The Zynq7010 can only provide resources for 2 WF channels. In order to support 13 WF channels, we developed a time-sharing solution to use 2 WF channels shared between 13 concurrent users.

Inside the FPGA, two DMA controllers are created to move the data from FPGA FIFO to CPU memory. When enough data (8192 samples) are moved, the CPU copies out the data and triggers another transfer with the next channel's frequency and decimate settings.

We had to implement a DMA controller that supports burst transfer in order to meet the timing requirements.

Tunable ADC Sampling Rate

The ADC's clock is not directly connected to a TCXO; instead, it is connecting to CLK0 of the Si5351. This design is inherited from RX-888, which has proven to offer a good balance of flexibility and quality.

We also choose 122.88MHz as our sampling rate for the HF band. With the reference TCXO of 24.576MHz:

Item	Value
Wanted frequency	122,088,000.000 Hz
Crystal frequency	24,576,000.000 Hz
VCO frequency	860,160,000.000 Hz
True frequency	122,880,000.000 Hz
Deviation	0 Hz / 0 PPB

Inside the bootloader of Web-888, the Si5351 is configured to 122.88MHz. The Si5351 can be configured for other frequencies for different purposes.

VHF Support with Oversampling

We decided to use oversampling to support VHF bands, especially since we can cover the whole air-band, which is a common use case on the Internet.

However, we found out that 122.88MHz sampling rate is not a good choice for the air-band. The air-band is from 118MHz, which is below 122.88MHz. After oversampling, it will be moved to 4.88MHz, which 127.76MHz is also moved to 4.88MHz and caused the problem.

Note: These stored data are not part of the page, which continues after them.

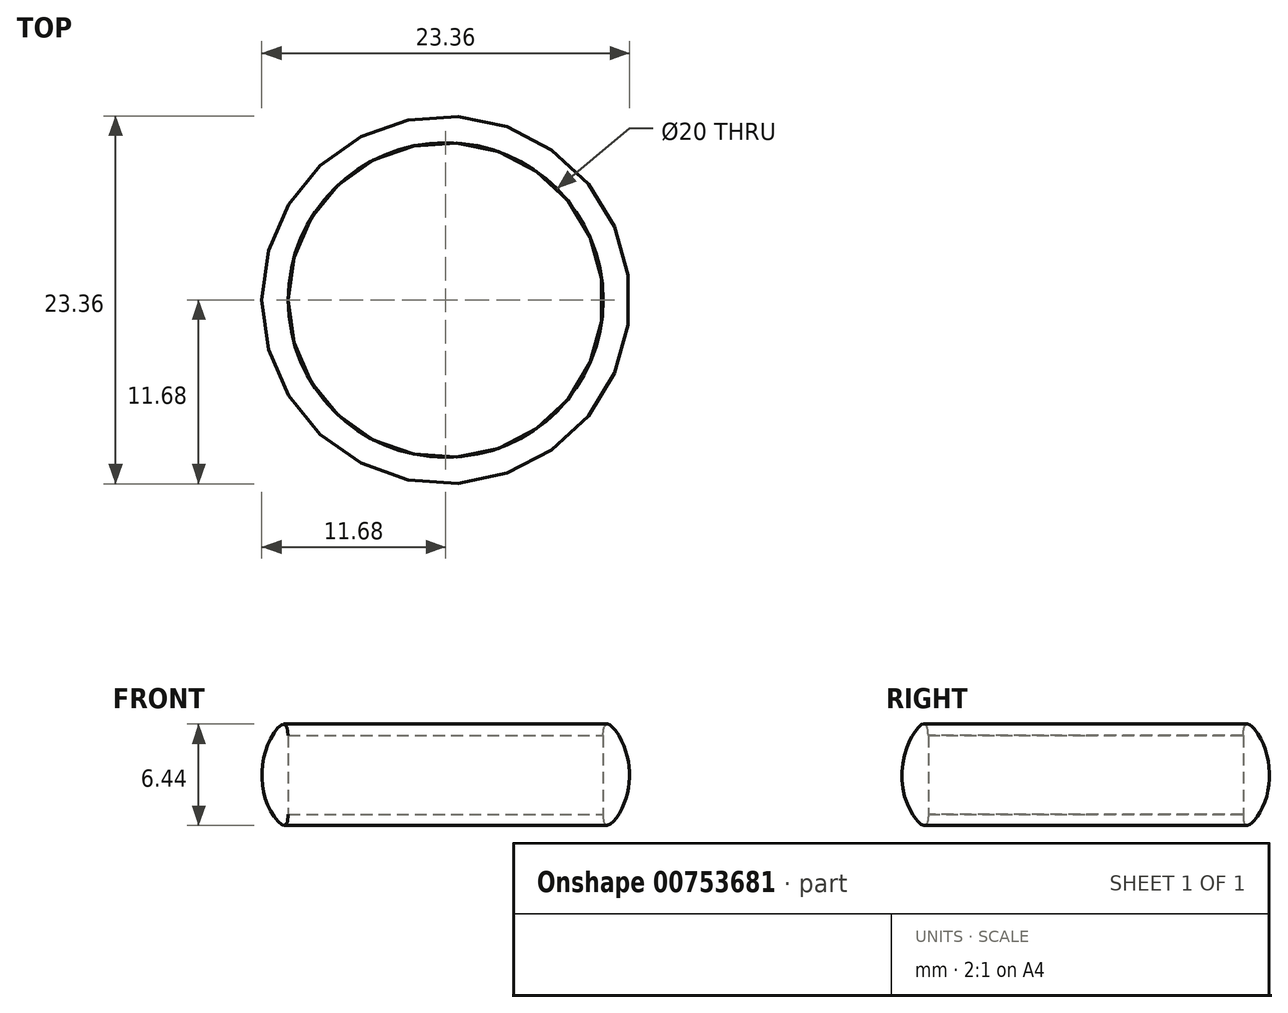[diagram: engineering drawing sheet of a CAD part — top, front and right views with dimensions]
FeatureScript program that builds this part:
annotation { "Feature Type Name" : "Feature", "Feature Type Description" : "" }
export const myFeature = defineFeature(function(context is Context, id is Id, definition is map)
    precondition{}
    {
        {
            var Q0;
            Q0=qCreatedBy(makeId("Front.planeOp"),FACE);
            var sketch = newSketch(context, id + "F0", { "sketchPlane" : qUnion([Q0])});
            skLineSegment(sketch, "E0", {"start": v(10, 0) * mm, "end": v(10, -5) * mm});
            skLineSegment(sketch, "E1", {"start": v(0, 0) * mm, "end": v(0, 18.5) * mm});
            skFitSpline(sketch, "E2", {"points": [v(10, 0) * mm, v(11, 0) * mm, v(11, -5) * mm, v(10, -5) * mm], "startDerivative": vector(0.37, 15.73) * mm, "endDerivative": vector(0.26, 15.3) * mm});
            skSolve(sketch);
        }
        {
            var Q0;
            Q0=qSketchRegion(id+"F0",true);
            var Q1;
            Q1=sQuery(id+"F0.wireOp",EDGE,"E1");
            revolve(context, id + "F1", {"surfaceOperationType" : NewSurfaceOperationType.NEW, "entities" : qUnion([Q0]), "axis" : qUnion([Q1]), "revolveType" : RevolveType.FULL});
        }
    });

Thanks to the Si5351, we can choose other sampling rates here like 101MHz, 98MHz, etc.

Poor Man's GPSDO

The PPS signal from GPS is used to calculate the ADC frequency. This is a feature from KiwiSDR that was used to correct the displayed frequency.

Since we can tune the Si5351, we decided to use the PPS signal to govern the Si5351 output frequency. A PID algorithm is chosen to take the tick count between two PPS signals to correct the Si5351.

The PID parameters are below:

static const float32_t Kp = 1.4f;  // Proportional gain
static const float32_t Ki = 0.15f; // Integral gain
static const float32_t Kd = 0.01f; // Derivative gain

Since PLL inside the Si5351 is governed, we can use the same PLL to output clock signals externally. This is the clock-out SMA's output.

Warning

Enabling this feature will impact the phase noise of the Si5351. So we introduce a configuration in the Admin Config Tab to control it, and it is disabled by default.

Thermal Management

Having a metal box offers not only a nice and solid product quality but also good RF shielding. However, it exposes the challenges of Zynq7010 temperature.

We use several methods to optimize this:

Optimize CPU usage to reduce heat from the CPU.
Optimize FPGA following low-power design.
Design the airflow to suck air from two sides and take the heat away.

However, all of these solutions didn't make us satisfied. We finally added a fan to the product. In order to reduce the noise, we use a larger fan with a low RPM. In our testing samples, we can maintain the temperature under 50 degrees Celsius.